Shatin Floating Restaurant

Mon, 09/22/2014 - 21:21

Does anyone know where this used to be located? There's a fake floating restaurant in Shatin now made from concrete. Would this old floating restaurant happen to have stood in the same place as the concrete one?

Date picture taken
unknown

Comments

Hi Susan

I don't know the location but will make a stab at it. This photo looks as though it has been taken from the western side of the water - the opposite side to where the current restaurant is located. The near background hills look like Yuen Kok Chau when it was still an island. If I'm right then that would put the old restaurant site somewhere near to the south of the current Shatin Sports ground.

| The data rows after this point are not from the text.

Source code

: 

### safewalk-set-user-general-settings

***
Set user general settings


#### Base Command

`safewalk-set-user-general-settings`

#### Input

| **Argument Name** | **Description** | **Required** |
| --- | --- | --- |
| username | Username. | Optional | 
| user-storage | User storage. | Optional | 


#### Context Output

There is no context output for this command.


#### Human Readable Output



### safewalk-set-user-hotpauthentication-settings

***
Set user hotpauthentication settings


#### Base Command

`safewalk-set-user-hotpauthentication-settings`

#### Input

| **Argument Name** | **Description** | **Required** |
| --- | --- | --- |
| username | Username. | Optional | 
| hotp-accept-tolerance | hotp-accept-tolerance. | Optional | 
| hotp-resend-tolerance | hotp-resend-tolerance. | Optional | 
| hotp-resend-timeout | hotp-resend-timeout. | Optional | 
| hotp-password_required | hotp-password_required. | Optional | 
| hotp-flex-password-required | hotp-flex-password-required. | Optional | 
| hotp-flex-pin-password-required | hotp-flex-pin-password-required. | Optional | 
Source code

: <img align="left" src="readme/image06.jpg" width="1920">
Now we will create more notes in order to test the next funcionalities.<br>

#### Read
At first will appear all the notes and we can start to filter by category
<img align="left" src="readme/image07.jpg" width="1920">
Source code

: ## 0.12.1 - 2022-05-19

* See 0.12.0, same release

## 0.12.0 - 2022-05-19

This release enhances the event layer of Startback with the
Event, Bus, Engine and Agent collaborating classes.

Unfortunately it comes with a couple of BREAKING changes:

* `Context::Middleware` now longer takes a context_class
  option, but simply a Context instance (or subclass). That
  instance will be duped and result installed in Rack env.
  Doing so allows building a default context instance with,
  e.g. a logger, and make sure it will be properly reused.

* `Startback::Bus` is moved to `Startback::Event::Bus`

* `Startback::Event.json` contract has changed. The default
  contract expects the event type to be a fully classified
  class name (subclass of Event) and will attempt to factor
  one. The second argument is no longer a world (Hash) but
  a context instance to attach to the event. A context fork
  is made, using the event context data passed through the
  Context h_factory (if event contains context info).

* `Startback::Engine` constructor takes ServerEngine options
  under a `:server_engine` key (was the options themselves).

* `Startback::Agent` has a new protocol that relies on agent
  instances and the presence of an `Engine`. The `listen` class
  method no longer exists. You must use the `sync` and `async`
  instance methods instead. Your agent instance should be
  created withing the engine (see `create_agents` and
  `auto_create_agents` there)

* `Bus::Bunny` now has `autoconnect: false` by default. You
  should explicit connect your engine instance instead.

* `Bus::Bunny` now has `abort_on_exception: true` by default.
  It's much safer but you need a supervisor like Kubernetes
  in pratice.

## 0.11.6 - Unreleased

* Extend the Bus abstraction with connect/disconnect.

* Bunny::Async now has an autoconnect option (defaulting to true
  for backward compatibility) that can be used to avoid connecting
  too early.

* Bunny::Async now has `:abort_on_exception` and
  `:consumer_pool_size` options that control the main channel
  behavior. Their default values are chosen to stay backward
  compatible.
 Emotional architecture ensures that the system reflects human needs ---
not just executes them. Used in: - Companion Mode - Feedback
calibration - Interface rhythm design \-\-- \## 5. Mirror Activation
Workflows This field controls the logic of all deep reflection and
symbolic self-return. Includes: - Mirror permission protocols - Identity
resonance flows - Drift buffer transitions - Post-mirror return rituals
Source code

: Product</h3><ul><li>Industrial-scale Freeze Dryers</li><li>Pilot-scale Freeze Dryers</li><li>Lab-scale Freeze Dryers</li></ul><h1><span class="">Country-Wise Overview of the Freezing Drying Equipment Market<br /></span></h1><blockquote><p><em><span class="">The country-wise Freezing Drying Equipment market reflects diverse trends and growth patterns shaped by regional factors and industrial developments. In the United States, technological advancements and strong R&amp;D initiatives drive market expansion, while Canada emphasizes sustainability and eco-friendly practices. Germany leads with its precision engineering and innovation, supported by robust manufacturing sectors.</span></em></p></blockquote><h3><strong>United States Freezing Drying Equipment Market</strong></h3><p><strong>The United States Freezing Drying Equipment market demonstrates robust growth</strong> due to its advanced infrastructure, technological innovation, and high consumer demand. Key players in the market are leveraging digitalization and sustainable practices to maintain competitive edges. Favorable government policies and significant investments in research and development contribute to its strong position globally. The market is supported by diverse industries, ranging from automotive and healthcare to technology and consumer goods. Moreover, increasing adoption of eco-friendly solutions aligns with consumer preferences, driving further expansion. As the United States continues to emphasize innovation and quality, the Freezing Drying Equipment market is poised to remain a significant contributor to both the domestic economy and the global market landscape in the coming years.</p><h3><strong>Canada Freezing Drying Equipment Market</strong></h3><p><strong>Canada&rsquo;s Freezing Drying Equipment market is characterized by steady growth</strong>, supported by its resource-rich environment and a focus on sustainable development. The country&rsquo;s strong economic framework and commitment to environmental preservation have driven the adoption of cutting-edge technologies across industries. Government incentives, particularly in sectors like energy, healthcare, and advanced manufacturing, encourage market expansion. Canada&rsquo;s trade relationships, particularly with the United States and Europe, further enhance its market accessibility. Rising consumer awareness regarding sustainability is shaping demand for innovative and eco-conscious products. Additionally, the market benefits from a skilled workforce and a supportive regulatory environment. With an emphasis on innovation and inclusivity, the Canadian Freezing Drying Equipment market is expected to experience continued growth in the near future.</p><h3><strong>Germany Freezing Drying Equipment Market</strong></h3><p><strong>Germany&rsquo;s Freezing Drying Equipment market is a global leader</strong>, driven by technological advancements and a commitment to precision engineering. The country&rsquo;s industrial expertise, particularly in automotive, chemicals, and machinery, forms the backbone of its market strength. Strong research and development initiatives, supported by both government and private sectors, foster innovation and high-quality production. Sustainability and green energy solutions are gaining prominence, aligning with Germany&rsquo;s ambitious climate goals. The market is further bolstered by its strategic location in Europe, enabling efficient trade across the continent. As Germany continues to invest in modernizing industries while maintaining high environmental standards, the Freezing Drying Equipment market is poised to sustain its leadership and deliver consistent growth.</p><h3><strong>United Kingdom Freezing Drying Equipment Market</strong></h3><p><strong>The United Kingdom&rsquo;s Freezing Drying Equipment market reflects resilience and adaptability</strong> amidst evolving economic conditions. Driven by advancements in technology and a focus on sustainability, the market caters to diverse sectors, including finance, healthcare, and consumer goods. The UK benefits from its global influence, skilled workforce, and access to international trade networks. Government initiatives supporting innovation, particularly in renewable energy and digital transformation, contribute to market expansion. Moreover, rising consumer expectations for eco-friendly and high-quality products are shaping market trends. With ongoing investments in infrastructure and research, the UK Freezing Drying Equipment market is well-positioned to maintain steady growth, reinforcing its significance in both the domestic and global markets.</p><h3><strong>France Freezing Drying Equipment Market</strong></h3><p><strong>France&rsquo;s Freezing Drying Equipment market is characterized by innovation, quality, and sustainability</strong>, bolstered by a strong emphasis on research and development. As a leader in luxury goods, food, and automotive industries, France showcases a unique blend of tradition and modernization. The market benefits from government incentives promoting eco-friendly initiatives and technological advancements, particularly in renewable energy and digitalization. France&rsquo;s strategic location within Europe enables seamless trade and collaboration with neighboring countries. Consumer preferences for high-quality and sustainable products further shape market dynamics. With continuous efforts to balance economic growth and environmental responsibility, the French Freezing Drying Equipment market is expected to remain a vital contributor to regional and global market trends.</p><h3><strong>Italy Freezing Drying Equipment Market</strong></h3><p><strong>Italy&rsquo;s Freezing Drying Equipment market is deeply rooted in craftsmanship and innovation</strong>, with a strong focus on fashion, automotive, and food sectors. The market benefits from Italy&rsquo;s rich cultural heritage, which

I suspect that all the water up to and including around the restaurant is now solid ground thanks to reclamation.

Of course it's just a guess until I can find some photos to compare it with.

Cheers

Phil

Actually, Tai Wai station at the moment has a Shatin photo exhibition on both East Rail platforms (not sure about Ma On Shan line). The columns that support the platform canopies are adorned with blow ups of locally donated photos from the 1960's. Worth a browse if anyone is up that way.

I saw one of the old restaurant yesterday with a much shorter jetty, so I'm wondering if the restaurant was moved around fro place to place?

Wow, that exhibit sounds wonderful! I live too far away (Chicago). That's a very interesting idea that it actually moved from place to place. As far as I know, the floating restos in Aberdeen stayed in the same place. Thanks for this information!

It'll be interesting to hear if they ever did move around. Even if it wasn't a "harbour cruise while you eat" kind of moving around, they may well have been relocated at different times.

If you read Thomas' comments about the floating restaurants in Aberdeen you'll see they've relocated once, around the corner from their original home (photos of old location here), and one took a much longer trip all the way to Australia!

In your photo above it looks as though there was also a (floating?) restaurant on the opposite side of the harbour.

"In your photo above it looks as though there was also a (floating?) restaurant on the opposite side of the harbour."

Are you talking about the illuminated archway on the pier on the left hand side?

Funnily enough I noticed that Tai Po station also has a similar photo display (pretty sure it wasn't there last week) so I wonder if this is going to be done at all east Rail stations?

 

There are more photos of the restaurant at the bottom of this linked page:

http://hkclweb.hkpl.gov.hk/doc/intranet/eng/18districts/shatin/photo.ht…

which put the location on Yuen Wo Road on a level with Shatin City 1 (near to the firestation I think and almost opposite the current restaurant site) and the current Wo Che estate (the latter is closest to my guess above). Seeing as the restaurant was still in business in the early 80's it may have moved around as the reclamation increased (Wo Che was reclaimed in the early 70's I believe). Just my guess.

 

 

located on the south side of the Lung Wah Hotel before the Shatin New Town was created in the 1970s. It was floating on the river just off the hotel. The real river, not the current artificial Shing Mun river which was created after the old one was filled in.

https://www.facebook.com/HKHeritages/photos/a.446980718811770/511998075…

 

Hi There,

There is a Wiki entry for this, mentioning it started out around the Fo Tan area close to Hotung Lau in the 1960's.  Later it was moved to somewhere close to two locations somewhere between present day Lik Yuen & Wo Che Estates.

The wiki entry also mentioned the anchorage was temporary on a lease.  Every relocation would cost the proprieter six figures for hiring tugs together with disconnecting and reconnect electricity and water facilities.  Owing to new town redevelopment and reclamation, negotiation for a permenance location was unsuccessful and the restaurant folded in 1984.

T

ps   Just checked the 1964 aerial photo book and confirmed the floating restaurant was berth at the Ho Tung Lau area, clearly shown on page 118.